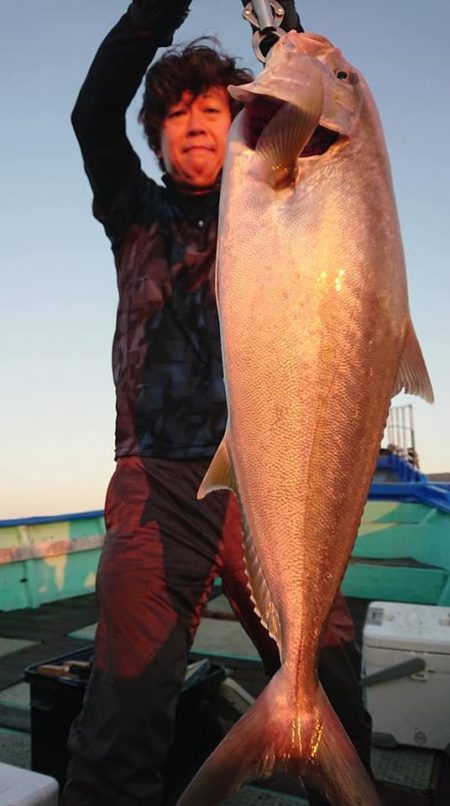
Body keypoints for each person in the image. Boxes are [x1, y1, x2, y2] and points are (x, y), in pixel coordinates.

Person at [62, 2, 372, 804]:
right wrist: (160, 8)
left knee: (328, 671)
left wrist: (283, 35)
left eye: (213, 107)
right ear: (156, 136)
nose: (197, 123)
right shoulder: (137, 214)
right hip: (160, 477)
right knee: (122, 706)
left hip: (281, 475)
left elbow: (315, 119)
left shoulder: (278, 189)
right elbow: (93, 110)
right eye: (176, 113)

====================

(THE PROBLEM):
Could you give the material again exactly as it stands, omitting any image?

(SOLUTION FOR THIS TASK):
Body keypoints for each person in the image. Boxes are [x1, y1, x2, y2] and points are (x, y), in pixel coordinates.

Person at [62, 2, 372, 804]:
right wrist: (160, 8)
left knee: (328, 671)
left wrist: (283, 35)
left eye: (213, 107)
right ear: (156, 136)
nose: (197, 123)
right shoulder: (137, 214)
right hip: (160, 477)
right knee: (122, 706)
left hip: (281, 475)
left elbow: (315, 119)
left shoulder: (278, 189)
right elbow: (93, 110)
right eye: (176, 113)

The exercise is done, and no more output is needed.